Symptoms
When you try to sign in to Outlook on the web or the EAC in Exchange Server, the web browser freezes or reports that the redirect limit was reached. Additionally, Event 1003 is logged in the event viewer. For example, the following entry is logged:
Event ID: 1003
Source: MSExchange Front End HTTPS Proxy
[Owa] An internal server error occurred. The unhandled exception was: System.NullReferenceException: Object reference not set to an instance of an object.

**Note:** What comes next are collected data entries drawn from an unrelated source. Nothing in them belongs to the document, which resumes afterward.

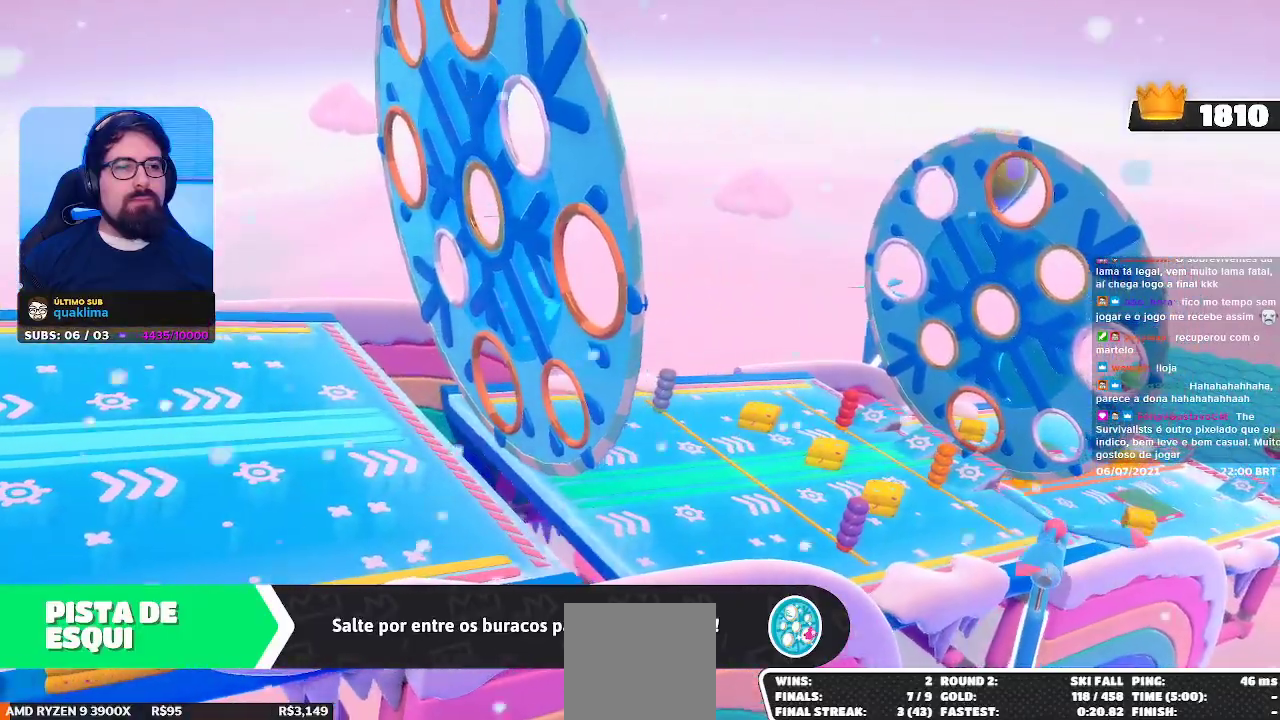
{"dt_ms": 500, "buttons": [], "left_stick": "up-left", "right_stick": "center", "events": [[100, "right_stick", "up-right"], [133, "left_stick", "center"], [200, "right_stick", "up-left"], [233, "left_stick", "down-right"], [317, "right_stick", "down-left"], [417, "left_stick", "up-left"], [467, "right_stick", "center"]]}
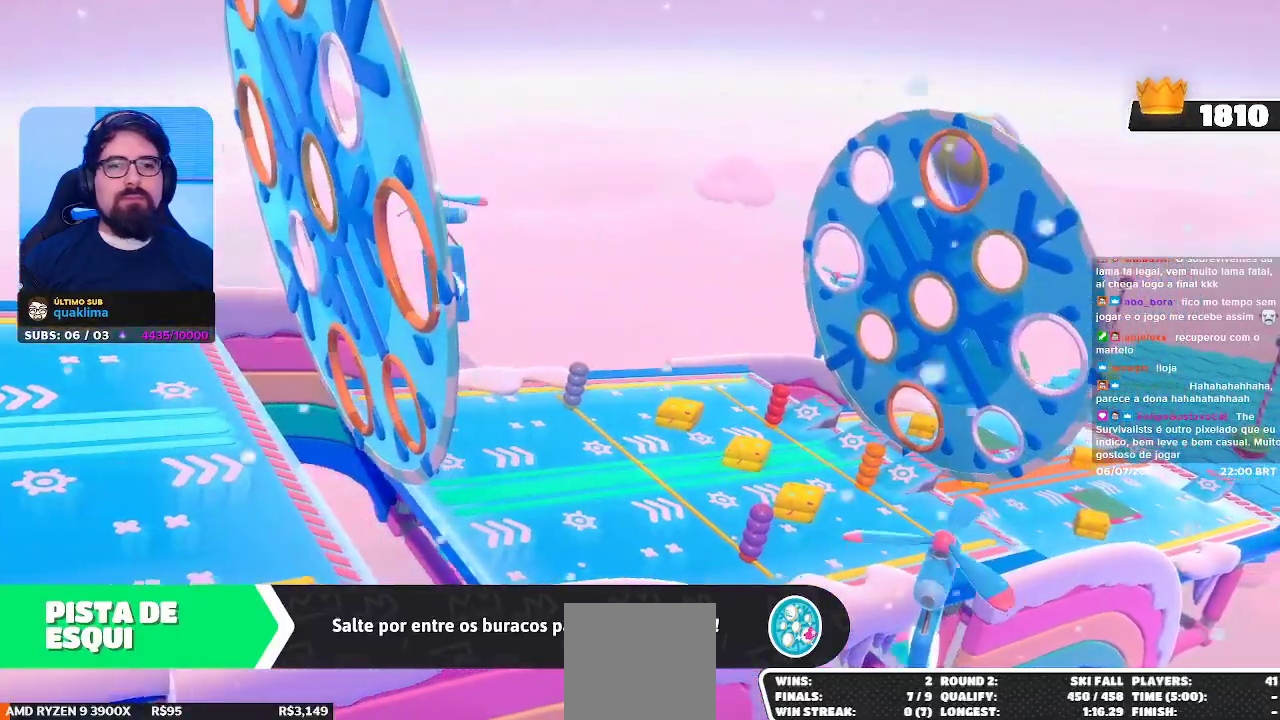
{"dt_ms": 500, "buttons": [], "left_stick": "center", "right_stick": "center", "events": [[100, "left_stick", "center"]]}
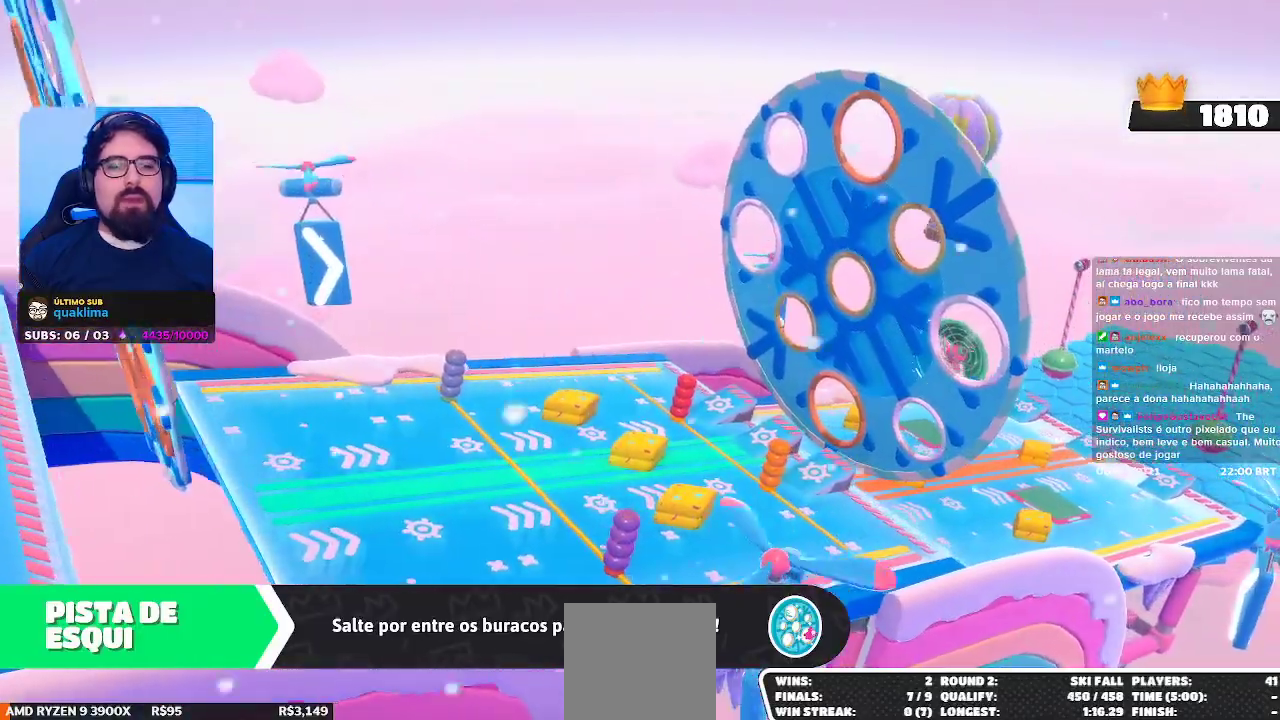
{"dt_ms": 500, "buttons": [], "left_stick": "center", "right_stick": "center", "events": []}
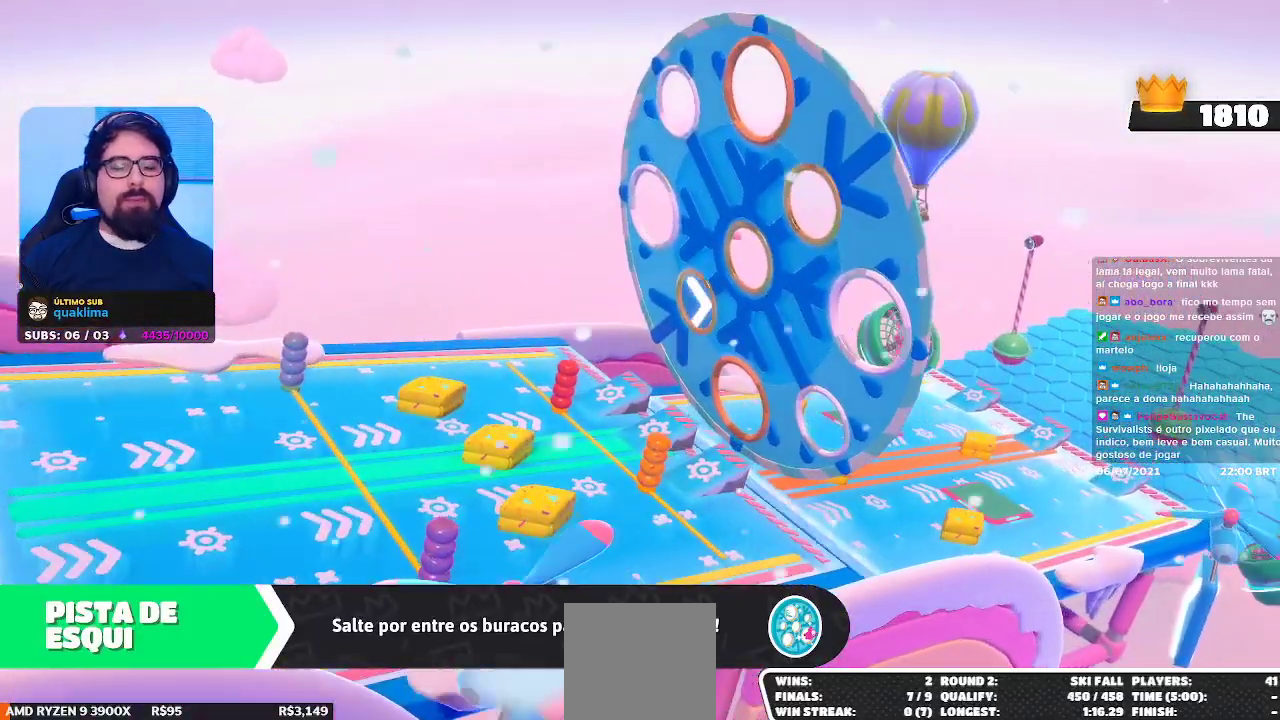
{"dt_ms": 500, "buttons": [], "left_stick": "center", "right_stick": "center", "events": []}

at Microsoft.Exchange.HttpProxy.FbaModule.ParseCadataCookies(HttpApplication httpApplication)Cause
This issue occurs if the Exchange Server Open Authentication (OAuth) certificate is expired, not present, or not configured correctly.
Resolution
To Resolve this problem carry out the following:
- Open Exchange Management Shell as Administrator
- Run the following command. (Replace contoso.com with your SMTP domain)
New-ExchangeCertificate -KeySize 2048 -PrivateKeyExportable $true -SubjectName "cn=Microsoft Exchange Server Auth Certificate" -FriendlyName "Microsoft Exchange Server Auth Certificate" -DomainName "contoso.com"3. Take note of your thumbprint, you’ll need it for the next command. Now run the rest of the commands.
Set-AuthConfig -NewCertificateThumbprint <ThumbprintFromStep1> -NewCertificateEffectiveDate (Get-Date)
Set-AuthConfig -PublishCertificate
Set-AuthConfig -ClearPreviousCertificate
Restart-Service MSExchangeServiceHost
Restart-WebAppPool MSExchangeOWAAppPool
Restart-WebAppPool MSExchangeECPAppPool4. If you have multiple Exchange servers, you’ll need to run the following commands on each of them, but wait for the new Exchange Auth Certificate to be replicated to them first.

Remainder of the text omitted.